とりあえず、期待されていることを片付けておくとしよう。

【昭和HD】
もともとは昭和ゴムというゴムライニングなどの老舗企業。しかし澤田HDがHS証券などよりモンゴルの銀行業がメインなように、昭和HDも今やメインはオートバイリースだ。これはタイがメインだが、ここカンボジアの伸びが大きい。
6月にタイでオートバイリース子会社のGL社が同業のTanabun社(5位)を買収した。これにより、GLはオートバイリースを強化することに加え、Tanabun社の営業システムと顧客ネットワークを活用し、収益性の潜在力が高いマイクロファイナンス事業にも展開することが可能になった。この買収により営業貸付金が30%増加、中古車リース、バイク担保貸付事業が加わる。

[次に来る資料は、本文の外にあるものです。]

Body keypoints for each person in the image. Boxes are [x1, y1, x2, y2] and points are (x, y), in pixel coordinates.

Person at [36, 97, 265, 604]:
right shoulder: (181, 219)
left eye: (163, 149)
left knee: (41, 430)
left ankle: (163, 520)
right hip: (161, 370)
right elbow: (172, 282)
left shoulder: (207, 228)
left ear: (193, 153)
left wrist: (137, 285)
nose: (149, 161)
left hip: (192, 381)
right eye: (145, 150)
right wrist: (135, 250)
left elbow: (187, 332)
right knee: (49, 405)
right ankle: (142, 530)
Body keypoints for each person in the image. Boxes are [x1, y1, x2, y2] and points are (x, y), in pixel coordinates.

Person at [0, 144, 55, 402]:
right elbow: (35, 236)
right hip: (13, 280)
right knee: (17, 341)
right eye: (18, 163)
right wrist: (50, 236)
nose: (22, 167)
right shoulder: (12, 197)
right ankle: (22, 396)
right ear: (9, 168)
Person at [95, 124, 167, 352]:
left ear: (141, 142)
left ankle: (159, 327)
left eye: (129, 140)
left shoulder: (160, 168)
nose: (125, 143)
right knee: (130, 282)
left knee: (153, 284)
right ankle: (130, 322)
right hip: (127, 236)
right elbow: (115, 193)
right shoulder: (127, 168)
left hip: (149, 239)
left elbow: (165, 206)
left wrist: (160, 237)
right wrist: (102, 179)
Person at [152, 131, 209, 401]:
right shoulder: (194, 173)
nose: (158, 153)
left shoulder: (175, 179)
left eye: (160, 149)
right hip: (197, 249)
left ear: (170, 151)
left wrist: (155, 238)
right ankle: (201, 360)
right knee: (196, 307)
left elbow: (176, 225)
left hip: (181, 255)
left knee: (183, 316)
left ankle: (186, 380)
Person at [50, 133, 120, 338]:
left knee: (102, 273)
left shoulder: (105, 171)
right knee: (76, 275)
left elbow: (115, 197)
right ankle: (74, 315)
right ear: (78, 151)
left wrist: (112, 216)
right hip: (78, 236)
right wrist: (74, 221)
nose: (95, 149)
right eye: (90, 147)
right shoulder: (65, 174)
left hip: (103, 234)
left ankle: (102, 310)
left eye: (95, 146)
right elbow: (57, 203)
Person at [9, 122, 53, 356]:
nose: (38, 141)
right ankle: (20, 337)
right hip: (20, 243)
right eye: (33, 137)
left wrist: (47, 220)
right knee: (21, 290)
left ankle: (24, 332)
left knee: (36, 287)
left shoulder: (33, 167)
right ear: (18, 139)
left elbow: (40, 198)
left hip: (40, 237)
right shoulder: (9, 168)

またタイで重なる拠点を統合して効率化することで、収益性は一段と高まろう。
タイは例のタクシン派・反タクシン派の対立で政情不安が続いたわけだが、5月に軍政に移管し、ここ政情は安定してきた。前期の昭和HDの減益は、これと洪水が大きく響いたわけで、こうした悪材料が消え、今期は16%、来期も15%の高成長が予想される(経常利益)。
祖業のゴムも1Qで黒字転換、今後はASEANN開拓、橋梁支承等の新分野への展開を狙う。コンテンツ事業は絶好調、テニスボールも錦織効果で楽しみだ。

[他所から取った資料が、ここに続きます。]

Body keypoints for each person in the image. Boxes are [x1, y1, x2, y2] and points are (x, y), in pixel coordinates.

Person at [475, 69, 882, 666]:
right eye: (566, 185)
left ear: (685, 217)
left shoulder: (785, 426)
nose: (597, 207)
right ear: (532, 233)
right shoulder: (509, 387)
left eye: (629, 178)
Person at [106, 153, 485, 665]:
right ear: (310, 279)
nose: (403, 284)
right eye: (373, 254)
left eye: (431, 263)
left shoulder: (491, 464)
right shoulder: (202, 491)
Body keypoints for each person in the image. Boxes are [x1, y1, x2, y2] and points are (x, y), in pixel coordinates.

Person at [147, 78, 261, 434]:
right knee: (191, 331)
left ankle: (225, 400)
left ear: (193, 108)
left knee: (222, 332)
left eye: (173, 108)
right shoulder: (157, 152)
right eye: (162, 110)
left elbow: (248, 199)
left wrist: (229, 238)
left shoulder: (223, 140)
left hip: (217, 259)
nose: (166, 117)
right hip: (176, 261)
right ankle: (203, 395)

以上のように、同社を取り巻く環境は素晴らしい。タイ、カンボジアひいてはASEANNへの展開で高収益企業に変身という可能性まで見通すなら、株価はなお大きく上げる可能性を秘めているとみてよかろう。

【中央製作所】
18日はいきなり315△80のストップ高で寄り付いてしまった。終値は304△69。

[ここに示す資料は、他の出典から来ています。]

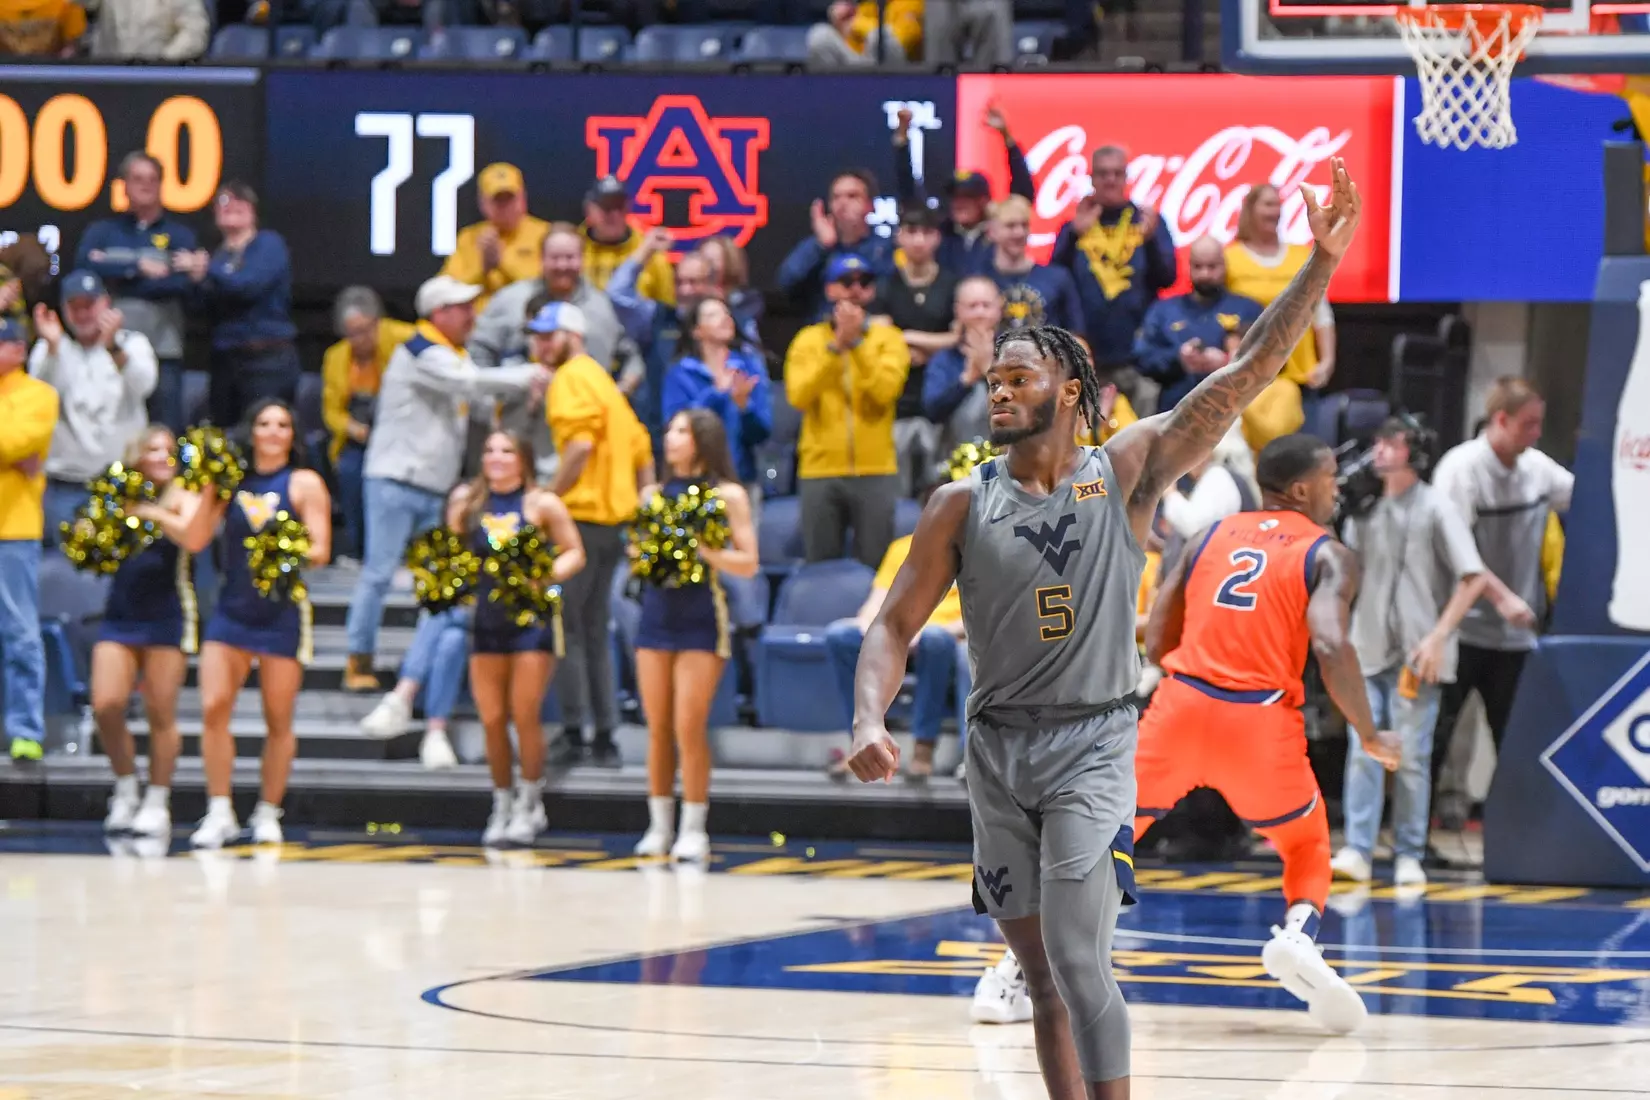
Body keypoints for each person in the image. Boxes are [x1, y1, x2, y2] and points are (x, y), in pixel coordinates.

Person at [844, 159, 1364, 1097]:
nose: (997, 389)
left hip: (1092, 743)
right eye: (992, 377)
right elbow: (892, 628)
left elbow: (1248, 374)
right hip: (994, 752)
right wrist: (868, 719)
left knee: (1082, 961)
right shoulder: (960, 502)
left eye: (1017, 375)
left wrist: (1319, 264)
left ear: (1072, 391)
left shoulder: (1125, 469)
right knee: (1039, 978)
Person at [1133, 434, 1400, 1038]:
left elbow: (1157, 637)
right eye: (1331, 476)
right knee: (1307, 846)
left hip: (1180, 705)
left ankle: (1017, 969)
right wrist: (1370, 732)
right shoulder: (1328, 552)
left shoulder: (1208, 535)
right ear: (1303, 488)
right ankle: (1299, 936)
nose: (1338, 487)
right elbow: (1331, 646)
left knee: (1102, 843)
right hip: (1258, 719)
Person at [343, 275, 545, 691]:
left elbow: (480, 397)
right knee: (379, 573)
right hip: (395, 478)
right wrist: (532, 374)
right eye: (464, 308)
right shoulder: (420, 350)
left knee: (438, 580)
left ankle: (420, 668)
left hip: (434, 486)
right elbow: (467, 383)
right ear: (441, 312)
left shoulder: (454, 355)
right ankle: (357, 659)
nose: (472, 315)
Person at [1332, 417, 1486, 888]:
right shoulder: (1364, 510)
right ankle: (1358, 849)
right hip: (1367, 648)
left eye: (1391, 443)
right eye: (1377, 441)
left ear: (1413, 451)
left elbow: (1473, 577)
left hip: (1420, 654)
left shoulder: (1438, 507)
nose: (1380, 450)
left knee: (1413, 756)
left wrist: (1439, 636)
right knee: (1363, 750)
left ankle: (1409, 852)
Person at [1428, 378, 1573, 828]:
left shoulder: (1537, 468)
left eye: (1539, 425)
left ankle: (1516, 835)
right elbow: (1458, 553)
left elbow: (1587, 502)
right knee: (1436, 738)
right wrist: (1502, 597)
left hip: (1514, 639)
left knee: (1516, 741)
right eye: (1528, 425)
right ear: (1501, 419)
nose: (1535, 434)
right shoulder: (1460, 469)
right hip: (1461, 631)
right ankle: (1412, 835)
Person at [190, 399, 332, 849]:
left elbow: (320, 549)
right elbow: (195, 539)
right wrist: (207, 489)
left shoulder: (304, 482)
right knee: (213, 707)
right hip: (231, 610)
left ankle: (269, 811)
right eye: (265, 423)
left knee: (278, 719)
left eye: (283, 424)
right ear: (251, 431)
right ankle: (219, 810)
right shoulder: (231, 481)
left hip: (280, 611)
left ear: (293, 435)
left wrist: (280, 549)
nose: (273, 431)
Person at [633, 410, 759, 861]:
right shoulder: (650, 495)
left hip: (702, 617)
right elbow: (637, 551)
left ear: (703, 439)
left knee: (689, 726)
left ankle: (694, 826)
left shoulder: (728, 495)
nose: (671, 437)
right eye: (669, 430)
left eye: (681, 431)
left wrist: (701, 552)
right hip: (654, 616)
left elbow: (749, 561)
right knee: (657, 727)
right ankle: (658, 825)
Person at [533, 302, 655, 768]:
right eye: (538, 336)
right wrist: (643, 508)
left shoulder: (571, 379)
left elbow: (581, 445)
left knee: (568, 628)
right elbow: (643, 449)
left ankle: (573, 731)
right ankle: (605, 737)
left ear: (574, 336)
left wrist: (546, 496)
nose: (542, 344)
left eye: (550, 335)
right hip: (612, 526)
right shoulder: (605, 383)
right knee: (594, 629)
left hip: (579, 523)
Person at [464, 430, 586, 846]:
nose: (496, 456)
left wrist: (545, 576)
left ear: (524, 459)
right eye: (490, 449)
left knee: (523, 713)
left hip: (531, 620)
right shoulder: (467, 502)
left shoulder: (542, 503)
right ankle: (501, 801)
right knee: (492, 719)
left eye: (507, 450)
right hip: (485, 621)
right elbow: (452, 554)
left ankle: (531, 801)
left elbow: (574, 551)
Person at [101, 426, 211, 837]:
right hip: (120, 611)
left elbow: (195, 538)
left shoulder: (185, 494)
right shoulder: (118, 491)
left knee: (160, 712)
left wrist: (155, 514)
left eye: (169, 449)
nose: (162, 455)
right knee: (106, 704)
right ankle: (126, 786)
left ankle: (157, 799)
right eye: (153, 448)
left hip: (168, 613)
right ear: (137, 454)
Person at [825, 496, 965, 781]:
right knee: (841, 634)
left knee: (935, 640)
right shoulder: (903, 547)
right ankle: (863, 739)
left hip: (946, 636)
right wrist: (868, 626)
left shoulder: (976, 548)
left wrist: (922, 632)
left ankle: (923, 748)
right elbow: (877, 601)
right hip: (900, 629)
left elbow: (979, 615)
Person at [784, 253, 910, 567]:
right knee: (820, 567)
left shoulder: (889, 339)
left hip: (875, 469)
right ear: (829, 290)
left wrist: (856, 345)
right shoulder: (807, 341)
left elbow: (885, 392)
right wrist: (835, 348)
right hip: (819, 470)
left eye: (863, 282)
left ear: (871, 292)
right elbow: (798, 397)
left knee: (876, 567)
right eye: (845, 282)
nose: (855, 289)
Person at [29, 272, 158, 542]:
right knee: (60, 575)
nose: (83, 313)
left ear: (106, 304)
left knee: (120, 576)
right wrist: (53, 349)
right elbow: (39, 401)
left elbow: (145, 384)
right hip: (63, 485)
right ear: (63, 309)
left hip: (118, 485)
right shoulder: (49, 347)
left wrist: (113, 348)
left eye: (90, 304)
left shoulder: (132, 343)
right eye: (74, 306)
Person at [76, 151, 200, 431]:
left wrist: (114, 267)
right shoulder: (102, 231)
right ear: (124, 185)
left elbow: (184, 285)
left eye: (153, 179)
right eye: (137, 179)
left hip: (164, 348)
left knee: (164, 430)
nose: (145, 185)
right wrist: (137, 266)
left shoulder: (180, 235)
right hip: (113, 347)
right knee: (110, 425)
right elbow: (84, 268)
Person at [358, 482, 477, 770]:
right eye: (454, 504)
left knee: (445, 616)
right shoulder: (436, 549)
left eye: (467, 504)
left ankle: (401, 696)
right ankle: (435, 733)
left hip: (486, 640)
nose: (459, 511)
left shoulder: (487, 546)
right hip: (445, 649)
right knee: (450, 639)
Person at [1050, 145, 1177, 411]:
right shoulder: (1076, 224)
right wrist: (1073, 234)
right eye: (1103, 173)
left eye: (1117, 173)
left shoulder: (1147, 221)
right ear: (1092, 178)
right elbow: (1053, 283)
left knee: (1143, 434)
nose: (1110, 180)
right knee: (1086, 436)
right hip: (1087, 354)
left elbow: (1168, 278)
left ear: (1126, 177)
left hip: (1137, 354)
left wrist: (1151, 240)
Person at [173, 182, 298, 430]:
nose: (231, 207)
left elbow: (248, 286)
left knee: (262, 431)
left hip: (266, 359)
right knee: (225, 434)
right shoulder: (218, 255)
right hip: (226, 361)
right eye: (223, 203)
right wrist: (197, 282)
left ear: (252, 211)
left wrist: (207, 270)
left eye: (240, 201)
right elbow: (202, 310)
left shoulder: (268, 245)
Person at [1226, 183, 1338, 452]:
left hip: (1297, 375)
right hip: (1248, 376)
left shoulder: (1302, 256)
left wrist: (1327, 361)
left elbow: (1321, 312)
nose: (1273, 211)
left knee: (1298, 454)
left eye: (1277, 204)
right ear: (1250, 210)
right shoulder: (1230, 258)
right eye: (1266, 204)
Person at [320, 286, 415, 564]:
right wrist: (357, 431)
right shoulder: (335, 357)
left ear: (377, 322)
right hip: (359, 436)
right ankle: (359, 550)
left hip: (400, 432)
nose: (360, 339)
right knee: (351, 471)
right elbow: (332, 412)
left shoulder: (402, 338)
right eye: (352, 333)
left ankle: (398, 551)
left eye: (365, 330)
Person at [0, 318, 58, 763]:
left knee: (19, 633)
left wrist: (15, 452)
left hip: (13, 528)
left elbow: (19, 439)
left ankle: (25, 729)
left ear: (19, 349)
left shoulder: (38, 394)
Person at [877, 204, 959, 494]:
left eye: (926, 232)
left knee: (939, 489)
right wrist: (926, 343)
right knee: (895, 492)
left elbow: (958, 337)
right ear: (900, 236)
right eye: (911, 232)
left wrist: (909, 336)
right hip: (896, 401)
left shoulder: (951, 284)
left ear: (937, 238)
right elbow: (880, 337)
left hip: (941, 399)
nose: (919, 240)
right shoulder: (885, 284)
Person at [1134, 237, 1263, 412]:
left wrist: (1229, 362)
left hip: (1236, 413)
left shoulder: (1248, 309)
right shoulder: (1164, 311)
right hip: (1174, 411)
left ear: (1225, 265)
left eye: (1212, 266)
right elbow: (1142, 357)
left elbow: (1270, 360)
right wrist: (1179, 359)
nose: (1205, 274)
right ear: (1188, 267)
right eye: (1198, 266)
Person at [661, 298, 771, 492]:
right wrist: (716, 394)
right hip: (691, 483)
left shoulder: (748, 368)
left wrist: (745, 408)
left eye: (726, 314)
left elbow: (762, 433)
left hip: (741, 480)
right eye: (713, 315)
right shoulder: (680, 374)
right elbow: (676, 427)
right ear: (696, 331)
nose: (724, 320)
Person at [777, 170, 894, 318]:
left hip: (873, 330)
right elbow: (786, 281)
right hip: (824, 331)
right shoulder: (817, 246)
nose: (843, 203)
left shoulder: (884, 247)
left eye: (852, 196)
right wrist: (821, 246)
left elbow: (893, 292)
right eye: (836, 197)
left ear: (870, 205)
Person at [440, 162, 551, 313]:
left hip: (528, 318)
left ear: (523, 199)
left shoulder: (545, 234)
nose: (505, 207)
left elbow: (546, 288)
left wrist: (502, 263)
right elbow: (446, 292)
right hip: (477, 324)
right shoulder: (468, 238)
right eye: (498, 201)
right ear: (483, 204)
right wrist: (482, 269)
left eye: (510, 199)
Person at [980, 196, 1084, 335]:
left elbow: (1076, 333)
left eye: (1024, 225)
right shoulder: (979, 282)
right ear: (991, 232)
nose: (1019, 233)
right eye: (1010, 226)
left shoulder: (1057, 277)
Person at [922, 275, 1002, 447]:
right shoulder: (944, 359)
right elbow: (932, 412)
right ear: (957, 310)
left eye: (986, 305)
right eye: (972, 306)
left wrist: (989, 371)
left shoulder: (1018, 355)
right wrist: (966, 380)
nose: (980, 313)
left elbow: (1030, 409)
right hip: (955, 461)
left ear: (999, 308)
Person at [579, 175, 674, 303]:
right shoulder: (573, 247)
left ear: (628, 207)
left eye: (619, 206)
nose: (614, 214)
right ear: (589, 209)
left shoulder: (649, 252)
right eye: (606, 207)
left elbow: (666, 307)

注=朝日ラバー(推)2550△500、ニックス1080△150もあり、当道場銘柄は計3銘柄がストップ高となった。

さて中央製作の材料は「ポリマー繊維メッキ」である。
これはもう数年前(もしかしたらもっと前かも知れない)から同社が研究しているテーマである。四季報から記事を示そう。
2014年2集=ポリマー繊維メッキシステムは開発大詰め。製品企画も進展し、販売戦略練る。。防錆メッキ装置など開発案件多数。
2014年3集=ポリマー繊維メッキ装置は開発佳境ながらコスト面を見直し、投入は先。
そして今号である。
2014年4集=開発中のポリマー繊維メッキは将来的には自動車ワイヤーハーネス代替の可能性も。

ネットで「ポリマー繊維メッキ 中央製作所」で検索すれば、以下のような情報(ここにはごく一部のみ示す)が得られる。詳しくは各自、調べられたい。

平成25年度戦略的基盤技術高度化支援事業
「大気圧プラズマ技術による次世代自動車用ポリマー繊維導電材の
製造技術開発」

24年度戦略的基盤技術高度化支援事業採択案件
■認定事業者:
株式会社サーテックカリヤ(愛知県)
株式会社中央製作所(愛知県)
■共同研究者:
公益財団法人名古屋産業振興公社
名古屋市工業研究所
国立大学法人名古屋大学
■川下事業者:自動車メーカー、航空機メーカー
■事業管理機関:公益財団法人名古屋産業振興公社(愛知県)
■主たる技術:(20)めっき
■研究開発概要:
電気・電子化が加速する次世代自動車では、電力、信号用導電材の使用量が大
幅に増加するため、導電材の軽量化が切望されている。
そこで、金属材に代わる金属めっきしたポリマー繊維導電材の開発を目途に、イ
ンラインで大気圧プラズマを用いる新規なポリマー繊維の前処理技術の開発と連
続めっき技術の高度化により、金属材を凌ぐ軽量で高耐久性、高柔軟性のポリ
マー繊維導電材を低コスト、低環境負荷で製造する技術を確立する。

要するに、これは自動車の軽量化に大きく資する技術であり、うまくいけば、ワイヤーハーネスがポリマー繊維導電材に取ってかわるかもしれないという大きな夢を見させてくれる材料なのである。